Every line of the material below that holds the string "renal" should be copied.

Top of INFORMATION PROVIDED

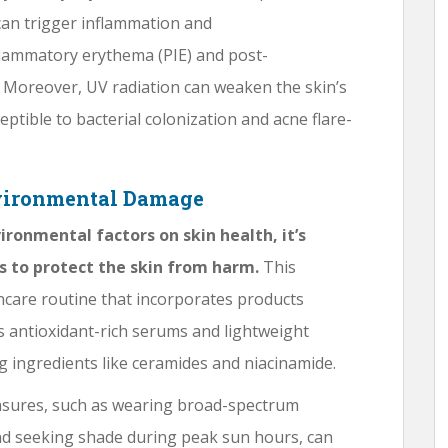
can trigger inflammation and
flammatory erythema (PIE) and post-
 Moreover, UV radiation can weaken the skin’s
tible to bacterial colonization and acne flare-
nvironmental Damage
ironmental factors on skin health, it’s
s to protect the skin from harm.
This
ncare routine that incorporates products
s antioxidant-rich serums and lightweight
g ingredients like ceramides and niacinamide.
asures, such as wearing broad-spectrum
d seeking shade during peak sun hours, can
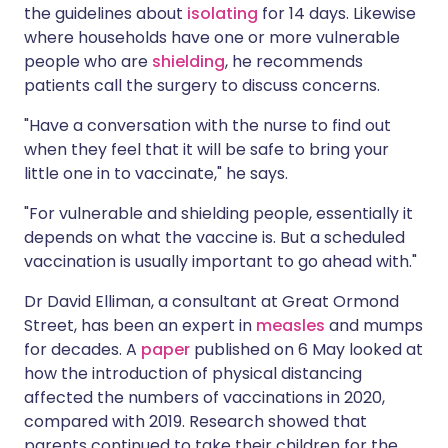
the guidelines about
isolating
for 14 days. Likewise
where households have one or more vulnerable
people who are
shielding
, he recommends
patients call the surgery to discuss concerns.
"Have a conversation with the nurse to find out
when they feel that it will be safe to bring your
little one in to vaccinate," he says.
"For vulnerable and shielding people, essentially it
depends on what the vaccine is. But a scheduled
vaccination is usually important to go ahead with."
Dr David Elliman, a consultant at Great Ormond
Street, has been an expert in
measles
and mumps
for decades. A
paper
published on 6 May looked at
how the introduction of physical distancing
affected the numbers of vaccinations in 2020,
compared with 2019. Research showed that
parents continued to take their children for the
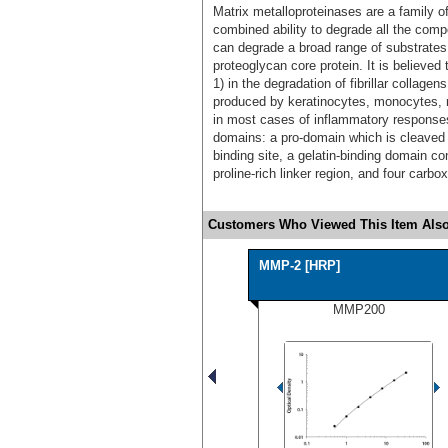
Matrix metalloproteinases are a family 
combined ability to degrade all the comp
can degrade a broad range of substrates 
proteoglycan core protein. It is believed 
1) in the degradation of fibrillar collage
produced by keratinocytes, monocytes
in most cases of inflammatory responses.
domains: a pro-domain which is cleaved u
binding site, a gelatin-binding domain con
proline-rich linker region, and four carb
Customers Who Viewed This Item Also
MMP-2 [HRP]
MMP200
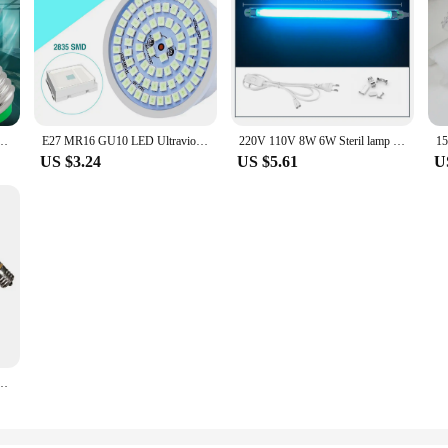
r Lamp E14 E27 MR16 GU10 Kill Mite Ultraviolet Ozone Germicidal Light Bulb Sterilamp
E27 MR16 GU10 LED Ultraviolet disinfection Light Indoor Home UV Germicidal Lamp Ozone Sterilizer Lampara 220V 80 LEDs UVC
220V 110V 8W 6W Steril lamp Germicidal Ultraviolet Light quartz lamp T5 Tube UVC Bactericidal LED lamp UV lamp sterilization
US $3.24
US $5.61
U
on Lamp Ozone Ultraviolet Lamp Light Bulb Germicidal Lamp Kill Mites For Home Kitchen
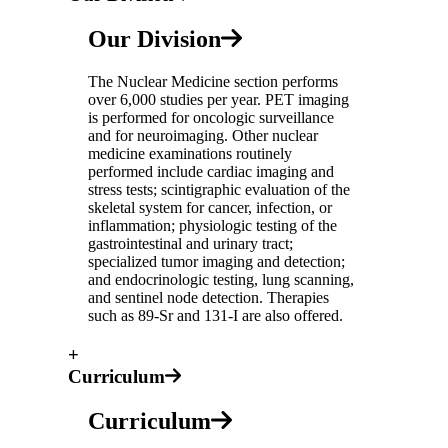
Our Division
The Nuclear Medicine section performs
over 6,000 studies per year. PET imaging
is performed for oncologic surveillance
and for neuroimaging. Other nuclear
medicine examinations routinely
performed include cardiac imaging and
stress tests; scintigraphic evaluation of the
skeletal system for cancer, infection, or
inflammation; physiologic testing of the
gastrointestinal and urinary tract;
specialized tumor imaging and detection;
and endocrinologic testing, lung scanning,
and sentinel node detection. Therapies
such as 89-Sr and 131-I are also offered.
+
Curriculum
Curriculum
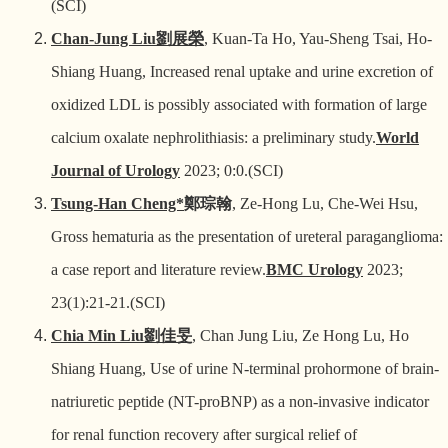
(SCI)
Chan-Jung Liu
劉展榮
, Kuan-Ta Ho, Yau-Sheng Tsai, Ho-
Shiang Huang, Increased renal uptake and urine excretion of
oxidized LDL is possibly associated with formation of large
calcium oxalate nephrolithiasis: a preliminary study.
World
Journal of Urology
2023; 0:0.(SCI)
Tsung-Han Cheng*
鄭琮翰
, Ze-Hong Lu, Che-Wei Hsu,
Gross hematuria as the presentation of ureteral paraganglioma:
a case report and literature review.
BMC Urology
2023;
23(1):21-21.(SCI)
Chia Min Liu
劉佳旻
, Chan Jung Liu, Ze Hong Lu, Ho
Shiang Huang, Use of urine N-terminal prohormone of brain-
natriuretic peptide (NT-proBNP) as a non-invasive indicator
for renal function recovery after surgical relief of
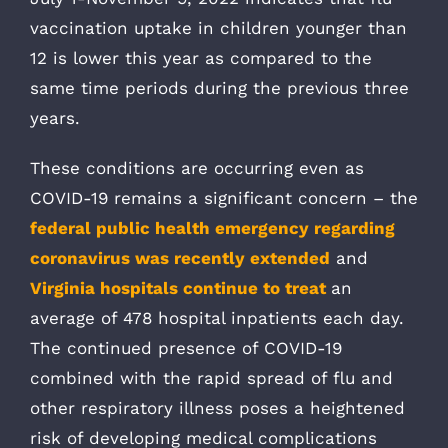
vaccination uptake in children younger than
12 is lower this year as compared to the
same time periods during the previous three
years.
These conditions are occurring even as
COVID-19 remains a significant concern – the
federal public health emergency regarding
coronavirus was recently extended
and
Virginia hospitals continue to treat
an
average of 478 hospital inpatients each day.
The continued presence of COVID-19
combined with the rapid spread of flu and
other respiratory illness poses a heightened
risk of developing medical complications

Bottom of INFORMATION PROVIDED

● RESPONSE BOX
Shiang Huang, Increased renal uptake and urine excretion of
for renal function recovery after surgical relief of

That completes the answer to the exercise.